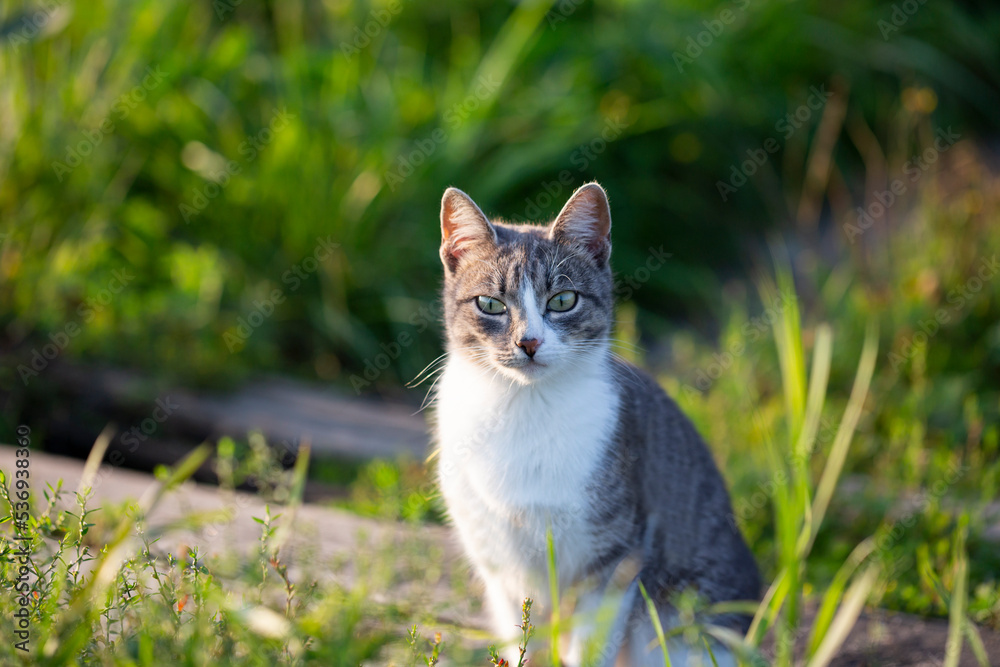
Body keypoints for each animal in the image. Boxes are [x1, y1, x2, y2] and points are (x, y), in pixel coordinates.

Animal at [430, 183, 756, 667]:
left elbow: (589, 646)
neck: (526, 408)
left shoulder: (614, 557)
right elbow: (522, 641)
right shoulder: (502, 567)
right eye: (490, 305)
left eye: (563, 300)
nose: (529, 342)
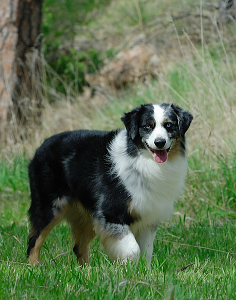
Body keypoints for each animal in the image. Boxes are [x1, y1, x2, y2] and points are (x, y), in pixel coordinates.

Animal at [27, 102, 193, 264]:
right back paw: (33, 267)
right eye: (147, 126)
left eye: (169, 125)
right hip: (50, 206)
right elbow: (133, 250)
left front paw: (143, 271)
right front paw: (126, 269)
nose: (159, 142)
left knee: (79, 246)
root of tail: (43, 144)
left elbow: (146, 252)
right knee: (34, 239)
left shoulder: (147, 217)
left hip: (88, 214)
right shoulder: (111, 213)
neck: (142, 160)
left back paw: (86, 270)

________________________

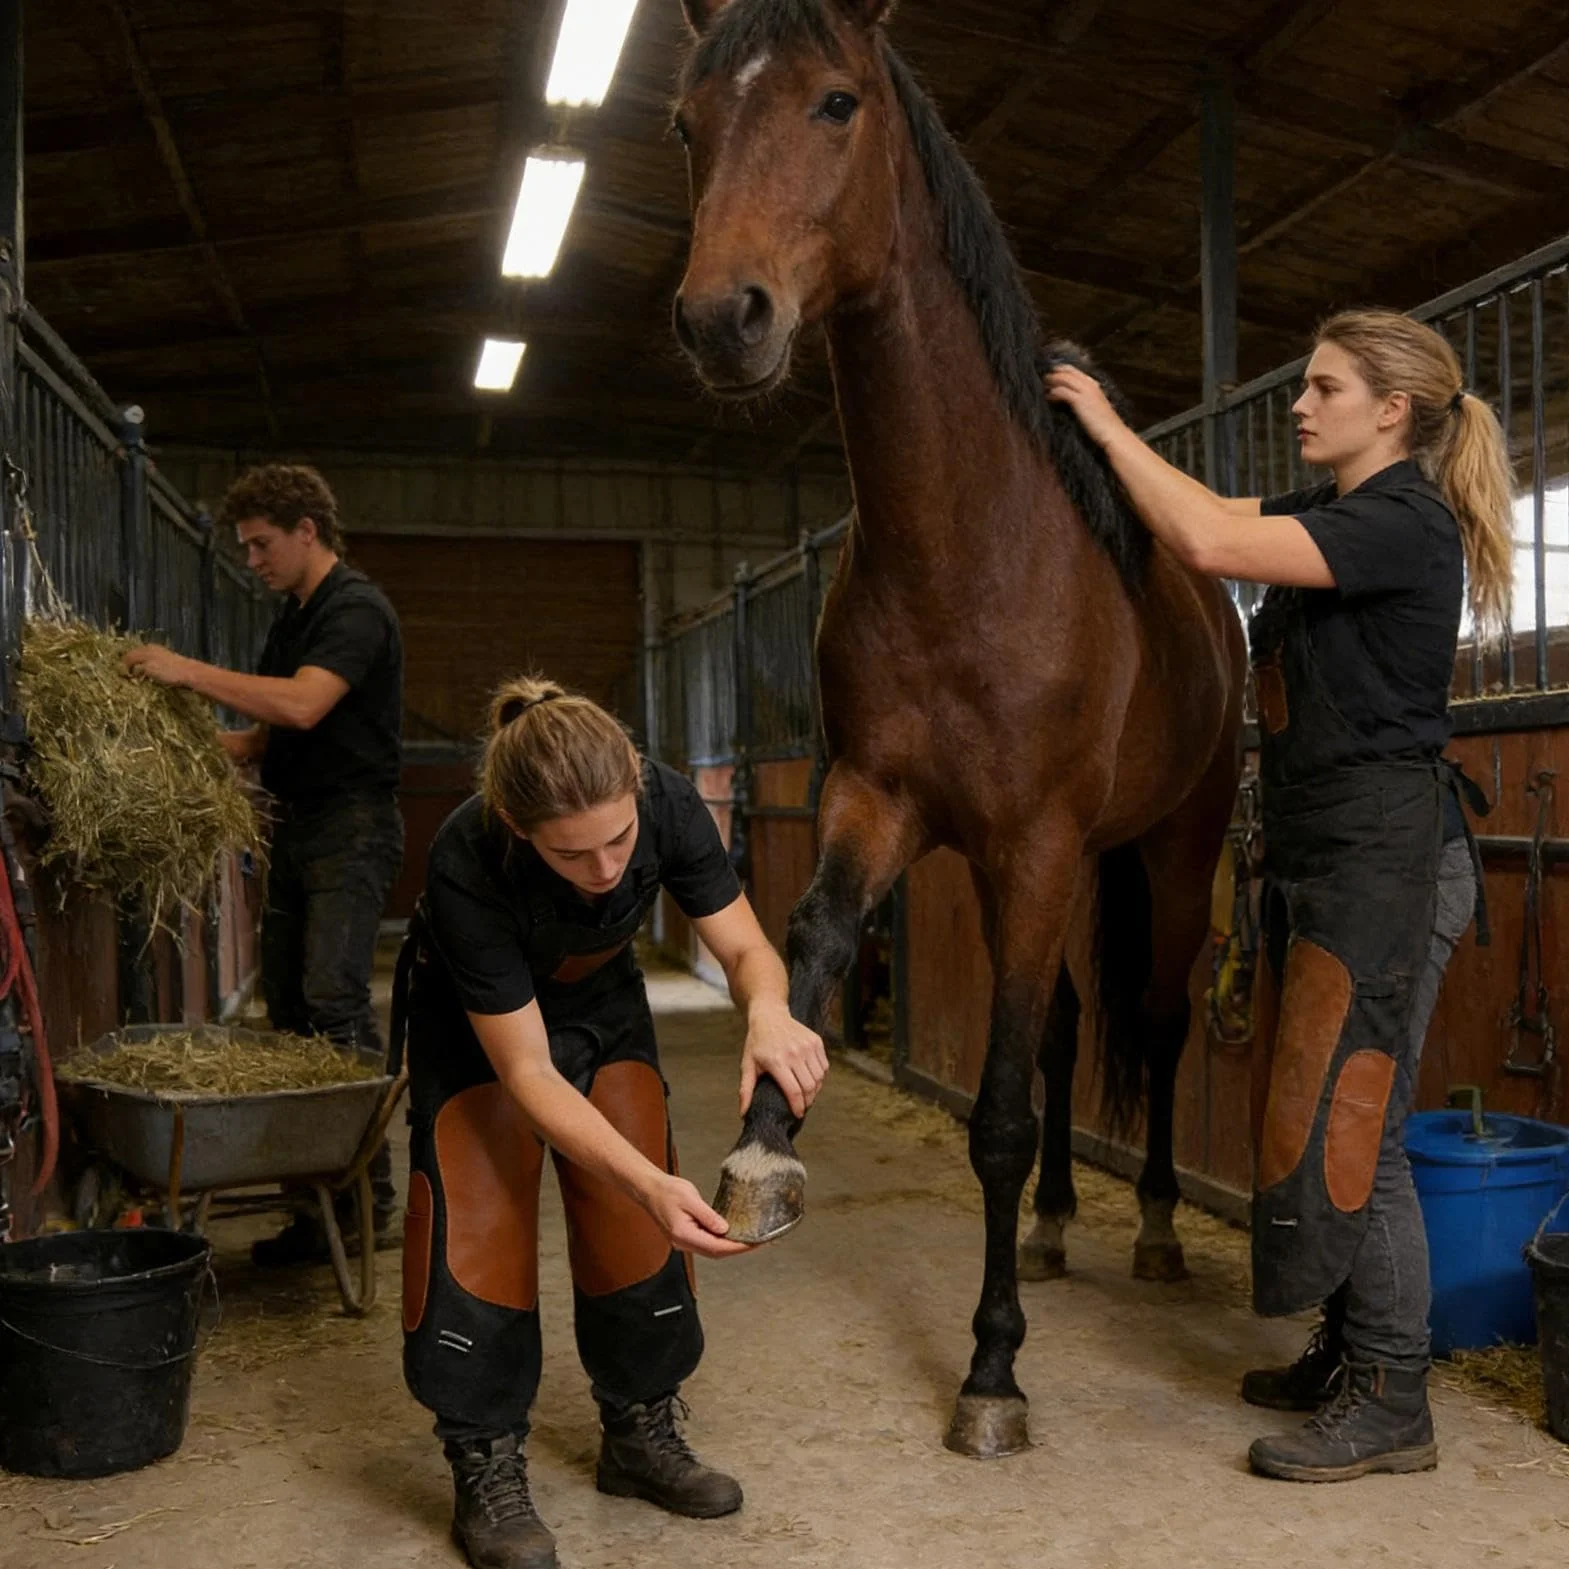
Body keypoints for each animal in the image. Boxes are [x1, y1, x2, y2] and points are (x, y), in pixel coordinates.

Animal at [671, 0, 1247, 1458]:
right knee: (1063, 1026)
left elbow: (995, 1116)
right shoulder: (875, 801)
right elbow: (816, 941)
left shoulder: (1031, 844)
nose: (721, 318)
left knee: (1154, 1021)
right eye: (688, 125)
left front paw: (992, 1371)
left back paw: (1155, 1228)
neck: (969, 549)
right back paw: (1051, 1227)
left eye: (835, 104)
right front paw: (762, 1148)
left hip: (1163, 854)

________________________

Using the data above, tally the lines that contain the string "back" and state only the result.

4